Return the stretch of the weight-sharing passage below from "In terms of" through "in Appendix B.", copied word for word.

╭─ Selected extract

5.6 Is weight-sharing necessary?

The necessity of weight-sharing arises as a means of parameter reduction. Reducing the number of parameters leads to networks that are faster to train and smaller to store. Due to the limitations of modern hardware, practical applications of free weight networks are not currently viable, especially in embedded environments. Thus in situations where space is a constraint, and translationally invariant datasets are not available, weight-sharing becomes a necessity.

In terms of accuracy, FCNs have shown comparable results are possible without weight-sharing. In this regard, weight-sharing is not a necessity.

5.7 If weight-sharing is not necessary, are translational invariant training sets necessary?

To examine the necessity of translational datasets, additional experiments were conducted using noise and rotational augmentation during training. Intuition would suggest that only translational data is sufficient to endow FCNs with translational invariant recognition. The full results, including accuracy performance on the noise and rotation, augmented training, un-augmented validation, rotation augmented validation, noise augmented validation, and translation augmented validation set can be found in Appendix B.

╰─
╭─ Dataset section

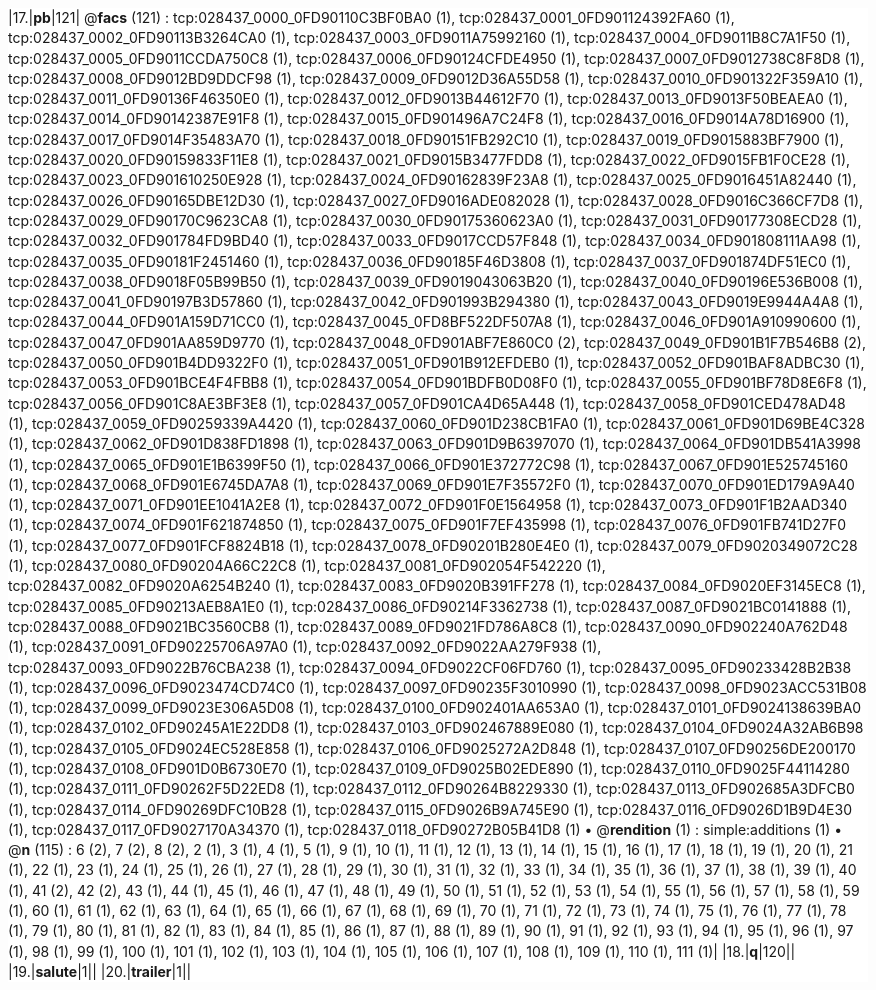 |17.|__pb__|121| @__facs__ (121) : tcp:028437_0000_0FD90110C3BF0BA0 (1), tcp:028437_0001_0FD901124392FA60 (1), tcp:028437_0002_0FD90113B3264CA0 (1), tcp:028437_0003_0FD9011A75992160 (1), tcp:028437_0004_0FD9011B8C7A1F50 (1), tcp:028437_0005_0FD9011CCDA750C8 (1), tcp:028437_0006_0FD90124CFDE4950 (1), tcp:028437_0007_0FD9012738C8F8D8 (1), tcp:028437_0008_0FD9012BD9DDCF98 (1), tcp:028437_0009_0FD9012D36A55D58 (1), tcp:028437_0010_0FD901322F359A10 (1), tcp:028437_0011_0FD90136F46350E0 (1), tcp:028437_0012_0FD9013B44612F70 (1), tcp:028437_0013_0FD9013F50BEAEA0 (1), tcp:028437_0014_0FD90142387E91F8 (1), tcp:028437_0015_0FD901496A7C24F8 (1), tcp:028437_0016_0FD9014A78D16900 (1), tcp:028437_0017_0FD9014F35483A70 (1), tcp:028437_0018_0FD90151FB292C10 (1), tcp:028437_0019_0FD9015883BF7900 (1), tcp:028437_0020_0FD90159833F11E8 (1), tcp:028437_0021_0FD9015B3477FDD8 (1), tcp:028437_0022_0FD9015FB1F0CE28 (1), tcp:028437_0023_0FD901610250E928 (1), tcp:028437_0024_0FD90162839F23A8 (1), tcp:028437_0025_0FD9016451A82440 (1), tcp:028437_0026_0FD90165DBE12D30 (1), tcp:028437_0027_0FD9016ADE082028 (1), tcp:028437_0028_0FD9016C366CF7D8 (1), tcp:028437_0029_0FD90170C9623CA8 (1), tcp:028437_0030_0FD90175360623A0 (1), tcp:028437_0031_0FD90177308ECD28 (1), tcp:028437_0032_0FD901784FD9BD40 (1), tcp:028437_0033_0FD9017CCD57F848 (1), tcp:028437_0034_0FD901808111AA98 (1), tcp:028437_0035_0FD90181F2451460 (1), tcp:028437_0036_0FD90185F46D3808 (1), tcp:028437_0037_0FD901874DF51EC0 (1), tcp:028437_0038_0FD9018F05B99B50 (1), tcp:028437_0039_0FD9019043063B20 (1), tcp:028437_0040_0FD90196E536B008 (1), tcp:028437_0041_0FD90197B3D57860 (1), tcp:028437_0042_0FD901993B294380 (1), tcp:028437_0043_0FD9019E9944A4A8 (1), tcp:028437_0044_0FD901A159D71CC0 (1), tcp:028437_0045_0FD8BF522DF507A8 (1), tcp:028437_0046_0FD901A910990600 (1), tcp:028437_0047_0FD901AA859D9770 (1), tcp:028437_0048_0FD901ABF7E860C0 (2), tcp:028437_0049_0FD901B1F7B546B8 (2), tcp:028437_0050_0FD901B4DD9322F0 (1), tcp:028437_0051_0FD901B912EFDEB0 (1), tcp:028437_0052_0FD901BAF8ADBC30 (1), tcp:028437_0053_0FD901BCE4F4FBB8 (1), tcp:028437_0054_0FD901BDFB0D08F0 (1), tcp:028437_0055_0FD901BF78D8E6F8 (1), tcp:028437_0056_0FD901C8AE3BF3E8 (1), tcp:028437_0057_0FD901CA4D65A448 (1), tcp:028437_0058_0FD901CED478AD48 (1), tcp:028437_0059_0FD90259339A4420 (1), tcp:028437_0060_0FD901D238CB1FA0 (1), tcp:028437_0061_0FD901D69BE4C328 (1), tcp:028437_0062_0FD901D838FD1898 (1), tcp:028437_0063_0FD901D9B6397070 (1), tcp:028437_0064_0FD901DB541A3998 (1), tcp:028437_0065_0FD901E1B6399F50 (1), tcp:028437_0066_0FD901E372772C98 (1), tcp:028437_0067_0FD901E525745160 (1), tcp:028437_0068_0FD901E6745DA7A8 (1), tcp:028437_0069_0FD901E7F35572F0 (1), tcp:028437_0070_0FD901ED179A9A40 (1), tcp:028437_0071_0FD901EE1041A2E8 (1), tcp:028437_0072_0FD901F0E1564958 (1), tcp:028437_0073_0FD901F1B2AAD340 (1), tcp:028437_0074_0FD901F621874850 (1), tcp:028437_0075_0FD901F7EF435998 (1), tcp:028437_0076_0FD901FB741D27F0 (1), tcp:028437_0077_0FD901FCF8824B18 (1), tcp:028437_0078_0FD90201B280E4E0 (1), tcp:028437_0079_0FD9020349072C28 (1), tcp:028437_0080_0FD90204A66C22C8 (1), tcp:028437_0081_0FD902054F542220 (1), tcp:028437_0082_0FD9020A6254B240 (1), tcp:028437_0083_0FD9020B391FF278 (1), tcp:028437_0084_0FD9020EF3145EC8 (1), tcp:028437_0085_0FD90213AEB8A1E0 (1), tcp:028437_0086_0FD90214F3362738 (1), tcp:028437_0087_0FD9021BC0141888 (1), tcp:028437_0088_0FD9021BC3560CB8 (1), tcp:028437_0089_0FD9021FD786A8C8 (1), tcp:028437_0090_0FD902240A762D48 (1), tcp:028437_0091_0FD90225706A97A0 (1), tcp:028437_0092_0FD9022AA279F938 (1), tcp:028437_0093_0FD9022B76CBA238 (1), tcp:028437_0094_0FD9022CF06FD760 (1), tcp:028437_0095_0FD90233428B2B38 (1), tcp:028437_0096_0FD9023474CD74C0 (1), tcp:028437_0097_0FD90235F3010990 (1), tcp:028437_0098_0FD9023ACC531B08 (1), tcp:028437_0099_0FD9023E306A5D08 (1), tcp:028437_0100_0FD902401AA653A0 (1), tcp:028437_0101_0FD9024138639BA0 (1), tcp:028437_0102_0FD90245A1E22DD8 (1), tcp:028437_0103_0FD902467889E080 (1), tcp:028437_0104_0FD9024A32AB6B98 (1), tcp:028437_0105_0FD9024EC528E858 (1), tcp:028437_0106_0FD9025272A2D848 (1), tcp:028437_0107_0FD90256DE200170 (1), tcp:028437_0108_0FD901D0B6730E70 (1), tcp:028437_0109_0FD9025B02EDE890 (1), tcp:028437_0110_0FD9025F44114280 (1), tcp:028437_0111_0FD90262F5D22ED8 (1), tcp:028437_0112_0FD90264B8229330 (1), tcp:028437_0113_0FD902685A3DFCB0 (1), tcp:028437_0114_0FD90269DFC10B28 (1), tcp:028437_0115_0FD9026B9A745E90 (1), tcp:028437_0116_0FD9026D1B9D4E30 (1), tcp:028437_0117_0FD9027170A34370 (1), tcp:028437_0118_0FD90272B05B41D8 (1)  •  @__rendition__ (1) : simple:additions (1)  •  @__n__ (115) : 6 (2), 7 (2), 8 (2), 2 (1), 3 (1), 4 (1), 5 (1), 9 (1), 10 (1), 11 (1), 12 (1), 13 (1), 14 (1), 15 (1), 16 (1), 17 (1), 18 (1), 19 (1), 20 (1), 21 (1), 22 (1), 23 (1), 24 (1), 25 (1), 26 (1), 27 (1), 28 (1), 29 (1), 30 (1), 31 (1), 32 (1), 33 (1), 34 (1), 35 (1), 36 (1), 37 (1), 38 (1), 39 (1), 40 (1), 41 (2), 42 (2), 43 (1), 44 (1), 45 (1), 46 (1), 47 (1), 48 (1), 49 (1), 50 (1), 51 (1), 52 (1), 53 (1), 54 (1), 55 (1), 56 (1), 57 (1), 58 (1), 59 (1), 60 (1), 61 (1), 62 (1), 63 (1), 64 (1), 65 (1), 66 (1), 67 (1), 68 (1), 69 (1), 70 (1), 71 (1), 72 (1), 73 (1), 74 (1), 75 (1), 76 (1), 77 (1), 78 (1), 79 (1), 80 (1), 81 (1), 82 (1), 83 (1), 84 (1), 85 (1), 86 (1), 87 (1), 88 (1), 89 (1), 90 (1), 91 (1), 92 (1), 93 (1), 94 (1), 95 (1), 96 (1), 97 (1), 98 (1), 99 (1), 100 (1), 101 (1), 102 (1), 103 (1), 104 (1), 105 (1), 106 (1), 107 (1), 108 (1), 109 (1), 110 (1), 111 (1)|
|18.|__q__|120||
|19.|__salute__|1||
|20.|__trailer__|1||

╰─

__Output of the task__:
In terms of accuracy, FCNs have shown comparable results are possible without weight-sharing. In this regard, weight-sharing is not a necessity.

5.7 If weight-sharing is not necessary, are translational invariant training sets necessary?

To examine the necessity of translational datasets, additional experiments were conducted using noise and rotational augmentation during training. Intuition would suggest that only translational data is sufficient to endow FCNs with translational invariant recognition. The full results, including accuracy performance on the noise and rotation, augmented training, un-augmented validation, rotation augmented validation, noise augmented validation, and translation augmented validation set can be found in Appendix B.